*** DOCUMENT SECTION ***

It just couldn’t be stated enough how much Adam Oates nearly poisoned the Alex Ovechkin era to Edmonton Oilers-like disease and not only did Trotz save the franchise, he galvanized it to the high standards this team deserved and they were rewarded with their first Stanley Cup.

So this totally sounds like a coach that deserves a five-year contract, right?

Caps Cup

All data from hockey-reference.com

Welp, not exactly.

From this table above regarding NHL team and coach profiles in the Salary Cap era, you will see that the lone head coach to last more than five years after winning the Stanley Cup was Mike Babcock and that’s because Detroit created a culture of not firing anyone since 1997. As for the others that saw five years more into their coaching tenure with the same team, both Darryl Sutter and Claude Julien should have been canned sooner according to many members of the mass media.

Don’t ever forget that Los Angeles Kings players literally barricaded the locker room to prevent Sutter from proverbially storming the castle after losing a must-win regular season game in 2015; ONE SEASON after winning the Stanley Cup. Julien was constantly bombarded with why he couldn’t play his rookies when the roster was decaying and that 2009 Penguins team was never built for the long run and was managed by a GM that wasted all his draft picks on rentals that never worked out at the turn of the decade.

Simply put, the point of this table is that almost every NHL coach is not worth five years. If Trotz were to receive that type of contract, the Capitals would be two years removed from Ovechkin’s current contract and three years removed from Backstrom’s current deal. Even if those two will be resigned, Ovechkin will be 37 and Backstrom will be 35. Essentially, the Capitals will be a completely different hockey team if they were to ever win the Stanley Cup again AND see the light at the end of Trotz’s contract.

As you can see from the table above again, the average Stanley Cup champion that has been able to win another won in the near future has gone on to either have a team-wide average age younger than 27 and/or have a core-group (this is simply defined as the five best point-getters in that team’s respective postseason) average age less than 28. The Capitals don’t have those two markers achieved at all.

*** End of DOCUMENT SECTION ***

▶ _PROBLEMS TO WORK ON_
1. Answer these questions from the commentary on Trotz and a five-year contract:
(a) Which head coach was the only one to last more than five years after winning the Stanley Cup?
(b) What did Los Angeles Kings players do in 2015 to keep Sutter out?
(c) How does the commentary define a team's "core-group"?
2. Continue the commentary on Trotz and a five-year contract from the point where it ends.
The items that come next are separate material and have no connection to the text above.

*** THE DATA ***

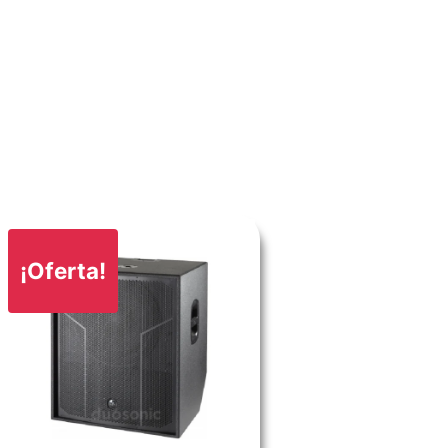
¡Oferta!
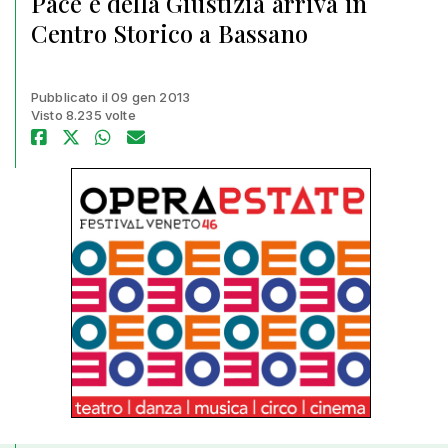
Pace e della Giustizia arriva in
Centro Storico a Bassano
Pubblicato il 09 gen 2013
Visto 8.235 volte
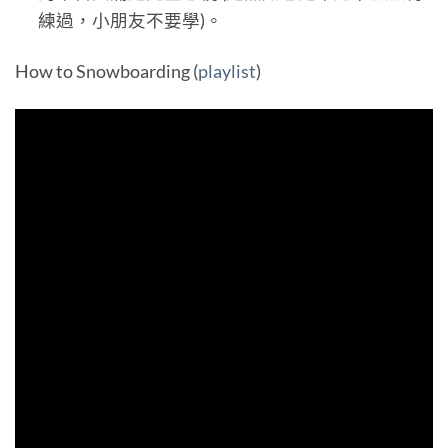
練過，小朋友不要學)。
How to Snowboarding (
playlist
)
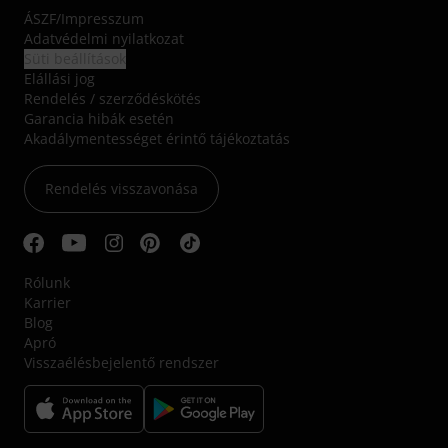
ÁSZF
/
Impresszum
Adatvédelmi nyilatkozat
Süti beállítások
Elállási jog
Rendelés / szerződéskötés
Garancia hibák esetén
Akadálymentességet érintő tájékoztatás
Rendelés visszavonása
Rólunk
Karrier
Blog
Apró
Visszaélésbejelentő rendszer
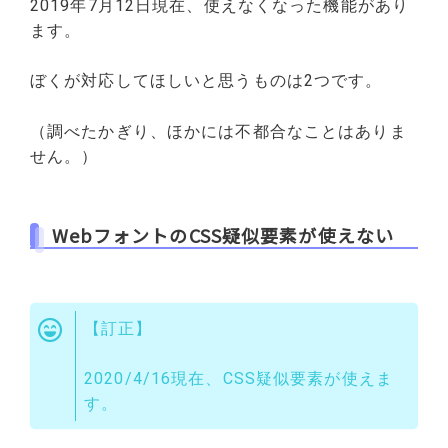
2019年7月12日現在、使えなくなった機能があり
ます。
ぼくが対応してほしいと思うものは2つです。
（調べたかぎり、ほかには不都合なことはありま
せん。）
WebフォントのCSS疑似要素が使えない
【訂正】
2020/4/16現在、CSS疑似要素が使えま
す。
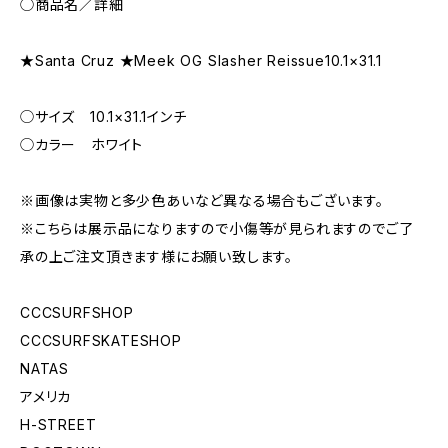
◯商品名／詳細
★Santa Cruz ★Meek OG Slasher Reissue10.1×31.1
◯サイズ 10.1×31.1インチ
◯カラー ホワイト
※画像は実物と多少色あいなど異なる場合もございます。
※こちらは展示品になりますので小傷等が見られますのでご了
承の上ご注文頂きます様にお願い致します。
CCCSURFSHOP
CCCSURFSKATESHOP
NATAS
アメリカ
H-STREET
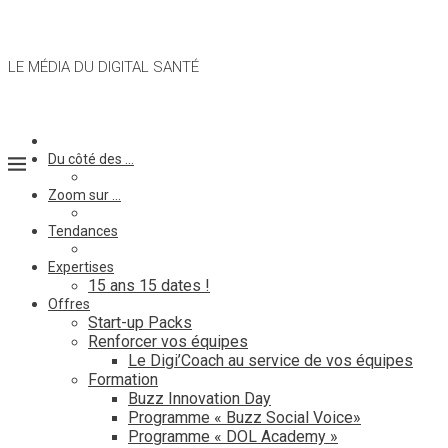
LE MÉDIA DU DIGITAL SANTÉ
Du côté des …
Zoom sur …
Tendances
Expertises
15 ans 15 dates !
Offres
Start-up Packs
Renforcer vos équipes
Le Digi’Coach au service de vos équipes
Formation
Buzz Innovation Day
Programme « Buzz Social Voice»
Programme « DOL Academy »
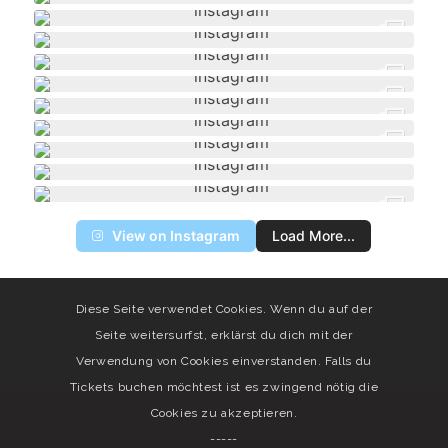
View on Instagram
Load More...
Diese Seite verwendet Cookies. Wenn du auf der
Seite weitersurfst, erklärst du dich mit der
Verwendung von Cookies einverstanden. Falls du
Tickets buchen möchtest ist es zwingend nötig die
Cookies zu akzeptieren.
-----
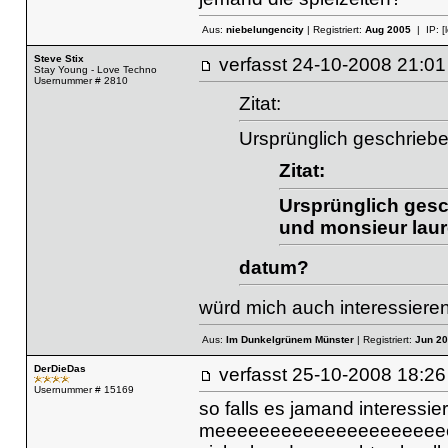
Aus:
niebelungencity
| Registriert:
Aug 2005
| IP:
[
Steve Stix
verfasst
24-10-2008 21
Stay Young - Love Techno
Usernummer # 2810
Zitat:
Ursprünglich geschrieb
Zitat:
Ursprünglich ges
und monsieur laure
datum?
würd mich auch interessiere
Aus:
Im Dunkelgrünem Münster
| Registriert:
Jun 2
DerDieDas
verfasst
25-10-2008 18
Usernummer # 15169
so falls es jamand interessier
meeeeeeeeeeeeeeeeeeeeeeeg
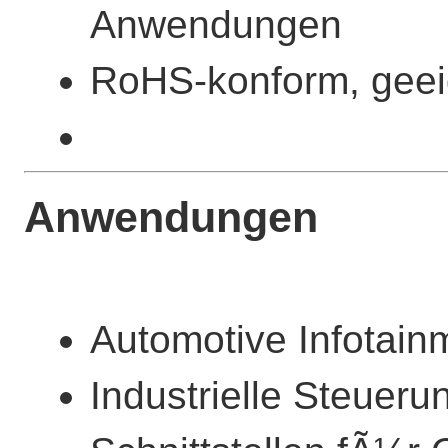
Anwendungen
RoHS-konform, geeig
Anwendungen
Automotive Infotain
Industrielle Steuer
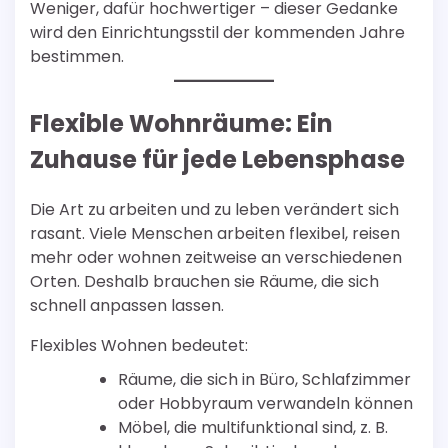
Weniger, dafür hochwertiger – dieser Gedanke
wird den Einrichtungsstil der kommenden Jahre
bestimmen.
Flexible Wohnräume: Ein
Zuhause für jede Lebensphase
Die Art zu arbeiten und zu leben verändert sich
rasant. Viele Menschen arbeiten flexibel, reisen
mehr oder wohnen zeitweise an verschiedenen
Orten. Deshalb brauchen sie Räume, die sich
schnell anpassen lassen.
Flexibles Wohnen bedeutet:
Räume, die sich in Büro, Schlafzimmer
oder Hobbyraum verwandeln können
Möbel, die multifunktional sind, z. B.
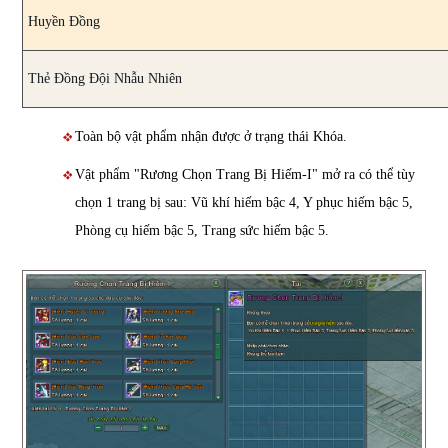
Huyền Đồng
Thẻ Đồng Đội Nhẫu Nhiên
Toàn bộ vật phẩm nhận được ở trạng thái Khóa.
Vật phẩm "Rương Chọn Trang Bị Hiếm-I" mở ra có thể tùy
chọn 1 trang bị sau: Vũ khí hiếm bậc 4, Y phục hiếm bậc 5,
Phòng cụ hiếm bậc 5, Trang sức hiếm bậc 5.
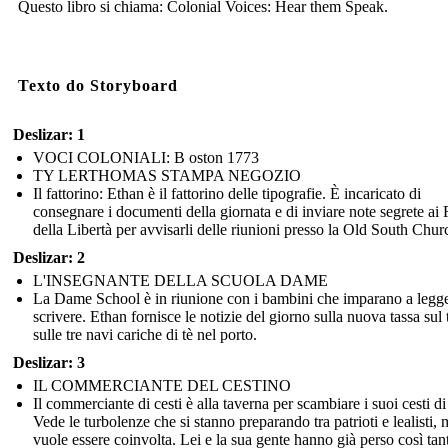
Questo libro si chiama: Colonial Voices: Hear them Speak.
Texto do Storyboard
Deslizar: 1
VOCI COLONIALI: B oston 1773
TY LERTHOMAS STAMPA NEGOZIO
Il fattorino: Ethan è il fattorino delle tipografie. È incaricato di
consegnare i documenti della giornata e di inviare note segrete ai F
della Libertà per avvisarli delle riunioni presso la Old South Chur
Deslizar: 2
L'INSEGNANTE DELLA SCUOLA DAME
La Dame School è in riunione con i bambini che imparano a legge
scrivere. Ethan fornisce le notizie del giorno sulla nuova tassa sul 
sulle tre navi cariche di tè nel porto.
Deslizar: 3
IL COMMERCIANTE DEL CESTINO
Il commerciante di cesti è alla taverna per scambiare i suoi cesti di 
Vede le turbolenze che si stanno preparando tra patrioti e lealisti,
vuole essere coinvolta. Lei e la sua gente hanno già perso così tan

*** End of THE DATA ***

▶ _ACTIVITY ANSWERS_
1.
(a) Mike Babcock.
(b) They barricaded the locker room.
(c) The five best point-getters in that team's respective postseason.

2.
I still stand on my belief before putting this together that the summer of 2017 started the beginning of the end for the Ovechkin era. The extensions to Orlov, Kuznetsov and Oshie killed any hope for changing this team dramatically in order to win another Stanley Cup. Now they have no choice but to bring back John Carlson, regardless of how horrifyingly overpaid he becomes. The rest of Washington’s cap space will for filling out the roster with another two defensemen and four forwards, and that’s while excluding bringing back Philipp Grubauer in the picture. Did I mention that Tom Wilson and Devante Smith-Pelly are restricted free agents and will be asking for a massive pay raise? How on Earth is Washington going to pull that off without trading away another Marcus Johansson-level talent again?

Once 2019 is done, they’ll have to figure out how much they’ll have to pay Chandler Stephenson, Jakub Vrana, Christian Djoos and Andre Burakovsky as well as figure out how much of Brooks Orpik’s cap hit can be used towards free agency or keeping the team intact. Eventually, tons of rookies are going to have to populate the roster, tons of young players are going to have to be the stars of the team and all the star veterans today are going to age. Are you going to trust Trotz to see that through for five years and not have this team miss the playoffs and/or have some of the worst growing pains imaginable?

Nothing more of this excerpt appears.